Segment Start: Given records

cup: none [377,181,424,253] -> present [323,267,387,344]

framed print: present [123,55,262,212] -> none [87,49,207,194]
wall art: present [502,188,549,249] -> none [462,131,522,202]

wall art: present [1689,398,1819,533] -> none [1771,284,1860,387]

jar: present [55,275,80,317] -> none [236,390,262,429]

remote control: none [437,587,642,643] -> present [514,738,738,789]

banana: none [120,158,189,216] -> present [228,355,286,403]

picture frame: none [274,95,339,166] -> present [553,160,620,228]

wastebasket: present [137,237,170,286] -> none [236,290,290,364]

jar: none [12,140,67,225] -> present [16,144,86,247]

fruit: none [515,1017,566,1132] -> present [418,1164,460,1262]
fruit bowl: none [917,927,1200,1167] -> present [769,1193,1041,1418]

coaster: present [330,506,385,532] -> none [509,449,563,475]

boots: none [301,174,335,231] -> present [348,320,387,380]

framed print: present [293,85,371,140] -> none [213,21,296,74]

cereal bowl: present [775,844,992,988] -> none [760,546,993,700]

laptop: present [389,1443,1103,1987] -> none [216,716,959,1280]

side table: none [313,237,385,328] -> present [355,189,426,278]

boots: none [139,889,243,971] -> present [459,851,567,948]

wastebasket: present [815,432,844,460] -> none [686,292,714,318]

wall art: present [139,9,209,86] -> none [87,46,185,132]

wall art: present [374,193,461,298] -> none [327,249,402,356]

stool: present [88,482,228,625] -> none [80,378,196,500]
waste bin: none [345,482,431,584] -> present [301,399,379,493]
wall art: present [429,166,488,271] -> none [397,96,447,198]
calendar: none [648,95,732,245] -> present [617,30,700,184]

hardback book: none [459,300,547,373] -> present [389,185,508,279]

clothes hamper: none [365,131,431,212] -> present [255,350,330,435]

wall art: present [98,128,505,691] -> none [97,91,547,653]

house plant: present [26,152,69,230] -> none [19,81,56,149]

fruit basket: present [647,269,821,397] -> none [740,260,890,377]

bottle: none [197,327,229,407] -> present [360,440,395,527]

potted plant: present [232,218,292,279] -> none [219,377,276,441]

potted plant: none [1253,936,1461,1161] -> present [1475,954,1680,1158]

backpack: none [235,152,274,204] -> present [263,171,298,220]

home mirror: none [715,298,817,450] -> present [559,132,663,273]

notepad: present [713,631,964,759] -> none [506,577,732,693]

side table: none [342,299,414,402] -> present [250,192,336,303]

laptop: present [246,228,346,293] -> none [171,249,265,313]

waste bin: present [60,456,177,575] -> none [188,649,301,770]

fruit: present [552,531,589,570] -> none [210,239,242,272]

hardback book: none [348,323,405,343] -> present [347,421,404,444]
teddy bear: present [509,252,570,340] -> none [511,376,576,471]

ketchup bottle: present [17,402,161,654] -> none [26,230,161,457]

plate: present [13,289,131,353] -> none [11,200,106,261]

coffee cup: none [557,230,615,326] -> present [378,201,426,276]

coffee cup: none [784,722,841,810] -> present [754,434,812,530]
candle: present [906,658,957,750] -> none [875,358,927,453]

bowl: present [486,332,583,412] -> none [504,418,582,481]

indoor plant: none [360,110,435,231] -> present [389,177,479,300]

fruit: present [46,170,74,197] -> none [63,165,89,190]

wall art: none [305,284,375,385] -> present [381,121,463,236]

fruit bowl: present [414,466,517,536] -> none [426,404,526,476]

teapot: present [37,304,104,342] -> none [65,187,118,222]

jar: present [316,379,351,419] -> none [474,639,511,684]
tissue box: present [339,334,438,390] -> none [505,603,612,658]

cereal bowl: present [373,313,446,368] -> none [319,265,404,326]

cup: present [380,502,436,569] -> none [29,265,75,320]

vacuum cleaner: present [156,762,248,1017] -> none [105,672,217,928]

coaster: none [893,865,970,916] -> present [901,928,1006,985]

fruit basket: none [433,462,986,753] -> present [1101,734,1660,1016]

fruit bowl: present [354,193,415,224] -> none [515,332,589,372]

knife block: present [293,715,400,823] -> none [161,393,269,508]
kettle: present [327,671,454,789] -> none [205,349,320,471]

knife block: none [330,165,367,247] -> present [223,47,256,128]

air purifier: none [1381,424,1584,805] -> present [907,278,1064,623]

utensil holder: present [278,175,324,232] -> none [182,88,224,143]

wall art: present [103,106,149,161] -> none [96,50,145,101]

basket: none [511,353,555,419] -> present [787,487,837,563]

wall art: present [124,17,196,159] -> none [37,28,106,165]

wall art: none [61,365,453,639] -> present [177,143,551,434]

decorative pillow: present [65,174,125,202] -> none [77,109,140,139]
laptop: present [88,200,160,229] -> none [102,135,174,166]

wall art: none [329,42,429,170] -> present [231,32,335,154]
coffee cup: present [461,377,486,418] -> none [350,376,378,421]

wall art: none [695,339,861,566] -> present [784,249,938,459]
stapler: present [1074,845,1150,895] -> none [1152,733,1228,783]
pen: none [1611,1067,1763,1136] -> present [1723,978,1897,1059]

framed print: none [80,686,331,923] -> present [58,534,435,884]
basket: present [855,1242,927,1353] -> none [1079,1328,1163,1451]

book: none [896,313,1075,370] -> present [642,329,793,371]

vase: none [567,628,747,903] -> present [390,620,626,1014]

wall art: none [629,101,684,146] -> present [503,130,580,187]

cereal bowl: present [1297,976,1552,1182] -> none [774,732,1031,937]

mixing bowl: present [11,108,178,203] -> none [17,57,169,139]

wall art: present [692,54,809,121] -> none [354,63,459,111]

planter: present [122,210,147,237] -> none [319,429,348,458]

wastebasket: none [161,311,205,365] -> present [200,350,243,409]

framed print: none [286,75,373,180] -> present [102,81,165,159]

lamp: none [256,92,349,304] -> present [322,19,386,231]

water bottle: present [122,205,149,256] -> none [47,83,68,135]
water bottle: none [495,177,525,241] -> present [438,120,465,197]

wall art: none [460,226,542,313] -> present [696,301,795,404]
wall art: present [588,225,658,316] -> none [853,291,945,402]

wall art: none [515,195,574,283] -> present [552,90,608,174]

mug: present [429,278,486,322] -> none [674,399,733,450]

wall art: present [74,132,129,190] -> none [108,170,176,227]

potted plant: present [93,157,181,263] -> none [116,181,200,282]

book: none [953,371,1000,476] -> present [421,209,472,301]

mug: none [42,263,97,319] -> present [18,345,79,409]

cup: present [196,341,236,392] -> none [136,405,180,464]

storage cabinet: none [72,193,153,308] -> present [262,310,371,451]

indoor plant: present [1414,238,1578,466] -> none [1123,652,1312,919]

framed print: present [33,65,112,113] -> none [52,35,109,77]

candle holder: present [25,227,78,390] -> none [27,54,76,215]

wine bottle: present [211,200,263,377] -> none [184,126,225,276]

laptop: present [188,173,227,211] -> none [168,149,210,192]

Segment End: Given records

Your goal: Type out all of the records again, exactly.

Exercise response:
cup: none [377,181,424,253] -> present [323,267,387,344]

framed print: present [123,55,262,212] -> none [87,49,207,194]
wall art: present [502,188,549,249] -> none [462,131,522,202]

wall art: present [1689,398,1819,533] -> none [1771,284,1860,387]

jar: present [55,275,80,317] -> none [236,390,262,429]

remote control: none [437,587,642,643] -> present [514,738,738,789]

banana: none [120,158,189,216] -> present [228,355,286,403]

picture frame: none [274,95,339,166] -> present [553,160,620,228]

wastebasket: present [137,237,170,286] -> none [236,290,290,364]

jar: none [12,140,67,225] -> present [16,144,86,247]

fruit: none [515,1017,566,1132] -> present [418,1164,460,1262]
fruit bowl: none [917,927,1200,1167] -> present [769,1193,1041,1418]

coaster: present [330,506,385,532] -> none [509,449,563,475]

boots: none [301,174,335,231] -> present [348,320,387,380]

framed print: present [293,85,371,140] -> none [213,21,296,74]

cereal bowl: present [775,844,992,988] -> none [760,546,993,700]

laptop: present [389,1443,1103,1987] -> none [216,716,959,1280]

side table: none [313,237,385,328] -> present [355,189,426,278]

boots: none [139,889,243,971] -> present [459,851,567,948]

wastebasket: present [815,432,844,460] -> none [686,292,714,318]

wall art: present [139,9,209,86] -> none [87,46,185,132]

wall art: present [374,193,461,298] -> none [327,249,402,356]

stool: present [88,482,228,625] -> none [80,378,196,500]
waste bin: none [345,482,431,584] -> present [301,399,379,493]
wall art: present [429,166,488,271] -> none [397,96,447,198]
calendar: none [648,95,732,245] -> present [617,30,700,184]

hardback book: none [459,300,547,373] -> present [389,185,508,279]

clothes hamper: none [365,131,431,212] -> present [255,350,330,435]

wall art: present [98,128,505,691] -> none [97,91,547,653]

house plant: present [26,152,69,230] -> none [19,81,56,149]

fruit basket: present [647,269,821,397] -> none [740,260,890,377]

bottle: none [197,327,229,407] -> present [360,440,395,527]

potted plant: present [232,218,292,279] -> none [219,377,276,441]

potted plant: none [1253,936,1461,1161] -> present [1475,954,1680,1158]

backpack: none [235,152,274,204] -> present [263,171,298,220]

home mirror: none [715,298,817,450] -> present [559,132,663,273]

notepad: present [713,631,964,759] -> none [506,577,732,693]

side table: none [342,299,414,402] -> present [250,192,336,303]

laptop: present [246,228,346,293] -> none [171,249,265,313]

waste bin: present [60,456,177,575] -> none [188,649,301,770]

fruit: present [552,531,589,570] -> none [210,239,242,272]

hardback book: none [348,323,405,343] -> present [347,421,404,444]
teddy bear: present [509,252,570,340] -> none [511,376,576,471]

ketchup bottle: present [17,402,161,654] -> none [26,230,161,457]

plate: present [13,289,131,353] -> none [11,200,106,261]

coffee cup: none [557,230,615,326] -> present [378,201,426,276]

coffee cup: none [784,722,841,810] -> present [754,434,812,530]
candle: present [906,658,957,750] -> none [875,358,927,453]

bowl: present [486,332,583,412] -> none [504,418,582,481]

indoor plant: none [360,110,435,231] -> present [389,177,479,300]

fruit: present [46,170,74,197] -> none [63,165,89,190]

wall art: none [305,284,375,385] -> present [381,121,463,236]

fruit bowl: present [414,466,517,536] -> none [426,404,526,476]

teapot: present [37,304,104,342] -> none [65,187,118,222]

jar: present [316,379,351,419] -> none [474,639,511,684]
tissue box: present [339,334,438,390] -> none [505,603,612,658]

cereal bowl: present [373,313,446,368] -> none [319,265,404,326]

cup: present [380,502,436,569] -> none [29,265,75,320]

vacuum cleaner: present [156,762,248,1017] -> none [105,672,217,928]

coaster: none [893,865,970,916] -> present [901,928,1006,985]

fruit basket: none [433,462,986,753] -> present [1101,734,1660,1016]

fruit bowl: present [354,193,415,224] -> none [515,332,589,372]

knife block: present [293,715,400,823] -> none [161,393,269,508]
kettle: present [327,671,454,789] -> none [205,349,320,471]

knife block: none [330,165,367,247] -> present [223,47,256,128]

air purifier: none [1381,424,1584,805] -> present [907,278,1064,623]

utensil holder: present [278,175,324,232] -> none [182,88,224,143]

wall art: present [103,106,149,161] -> none [96,50,145,101]

basket: none [511,353,555,419] -> present [787,487,837,563]

wall art: present [124,17,196,159] -> none [37,28,106,165]

wall art: none [61,365,453,639] -> present [177,143,551,434]

decorative pillow: present [65,174,125,202] -> none [77,109,140,139]
laptop: present [88,200,160,229] -> none [102,135,174,166]

wall art: none [329,42,429,170] -> present [231,32,335,154]
coffee cup: present [461,377,486,418] -> none [350,376,378,421]

wall art: none [695,339,861,566] -> present [784,249,938,459]
stapler: present [1074,845,1150,895] -> none [1152,733,1228,783]
pen: none [1611,1067,1763,1136] -> present [1723,978,1897,1059]

framed print: none [80,686,331,923] -> present [58,534,435,884]
basket: present [855,1242,927,1353] -> none [1079,1328,1163,1451]

book: none [896,313,1075,370] -> present [642,329,793,371]

vase: none [567,628,747,903] -> present [390,620,626,1014]

wall art: none [629,101,684,146] -> present [503,130,580,187]

cereal bowl: present [1297,976,1552,1182] -> none [774,732,1031,937]

mixing bowl: present [11,108,178,203] -> none [17,57,169,139]

wall art: present [692,54,809,121] -> none [354,63,459,111]

planter: present [122,210,147,237] -> none [319,429,348,458]

wastebasket: none [161,311,205,365] -> present [200,350,243,409]

framed print: none [286,75,373,180] -> present [102,81,165,159]

lamp: none [256,92,349,304] -> present [322,19,386,231]

water bottle: present [122,205,149,256] -> none [47,83,68,135]
water bottle: none [495,177,525,241] -> present [438,120,465,197]

wall art: none [460,226,542,313] -> present [696,301,795,404]
wall art: present [588,225,658,316] -> none [853,291,945,402]

wall art: none [515,195,574,283] -> present [552,90,608,174]

mug: present [429,278,486,322] -> none [674,399,733,450]

wall art: present [74,132,129,190] -> none [108,170,176,227]

potted plant: present [93,157,181,263] -> none [116,181,200,282]

book: none [953,371,1000,476] -> present [421,209,472,301]

mug: none [42,263,97,319] -> present [18,345,79,409]

cup: present [196,341,236,392] -> none [136,405,180,464]

storage cabinet: none [72,193,153,308] -> present [262,310,371,451]

indoor plant: present [1414,238,1578,466] -> none [1123,652,1312,919]

framed print: present [33,65,112,113] -> none [52,35,109,77]

candle holder: present [25,227,78,390] -> none [27,54,76,215]

wine bottle: present [211,200,263,377] -> none [184,126,225,276]

laptop: present [188,173,227,211] -> none [168,149,210,192]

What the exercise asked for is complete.